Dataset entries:
◆ ◆ ◆ ◆
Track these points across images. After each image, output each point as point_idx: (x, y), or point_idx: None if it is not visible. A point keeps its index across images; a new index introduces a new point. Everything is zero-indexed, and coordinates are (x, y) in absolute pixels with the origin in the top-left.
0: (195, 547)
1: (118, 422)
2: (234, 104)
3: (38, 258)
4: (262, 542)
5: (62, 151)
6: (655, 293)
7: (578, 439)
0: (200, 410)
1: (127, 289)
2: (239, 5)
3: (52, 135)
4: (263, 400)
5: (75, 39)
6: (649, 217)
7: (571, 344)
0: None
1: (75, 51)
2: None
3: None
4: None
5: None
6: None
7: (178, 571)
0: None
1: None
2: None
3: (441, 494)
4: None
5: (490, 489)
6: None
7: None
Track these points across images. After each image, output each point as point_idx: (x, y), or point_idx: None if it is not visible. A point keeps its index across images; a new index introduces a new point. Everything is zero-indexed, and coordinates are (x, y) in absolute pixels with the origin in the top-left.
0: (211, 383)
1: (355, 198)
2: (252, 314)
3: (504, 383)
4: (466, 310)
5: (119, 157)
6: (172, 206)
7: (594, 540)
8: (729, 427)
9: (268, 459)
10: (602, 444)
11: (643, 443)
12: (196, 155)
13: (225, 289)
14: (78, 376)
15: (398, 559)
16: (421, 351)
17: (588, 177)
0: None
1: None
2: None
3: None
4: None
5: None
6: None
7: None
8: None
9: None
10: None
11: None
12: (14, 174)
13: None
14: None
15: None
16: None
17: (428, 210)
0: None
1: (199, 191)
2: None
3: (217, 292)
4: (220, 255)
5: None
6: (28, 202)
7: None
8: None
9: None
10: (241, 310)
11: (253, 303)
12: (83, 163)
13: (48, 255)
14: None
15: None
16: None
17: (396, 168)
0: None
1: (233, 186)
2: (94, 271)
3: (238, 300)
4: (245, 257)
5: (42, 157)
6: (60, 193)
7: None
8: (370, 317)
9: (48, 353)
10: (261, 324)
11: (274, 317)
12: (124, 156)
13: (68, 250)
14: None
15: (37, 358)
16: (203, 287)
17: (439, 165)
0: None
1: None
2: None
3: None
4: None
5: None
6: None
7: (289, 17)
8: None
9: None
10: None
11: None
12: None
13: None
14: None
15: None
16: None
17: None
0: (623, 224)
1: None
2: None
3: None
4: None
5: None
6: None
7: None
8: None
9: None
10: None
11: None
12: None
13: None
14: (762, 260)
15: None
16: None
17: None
◆ ◆ ◆ ◆
DESCRIPTION OF THE TASK:
Reproduce exactly everything above, from the start of the items down to the line containing "2: (234, 104)", including both ends.

COMPLETED TASK:
Track these points across images. After each image, output each point as point_idx: (x, y), or point_idx: None if it is not visible. A point keeps its index across images; a new index introduces a new point. Everything is zero-indexed, and coordinates are (x, y) in absolute pixels with the origin in the top-left.
0: (195, 547)
1: (118, 422)
2: (234, 104)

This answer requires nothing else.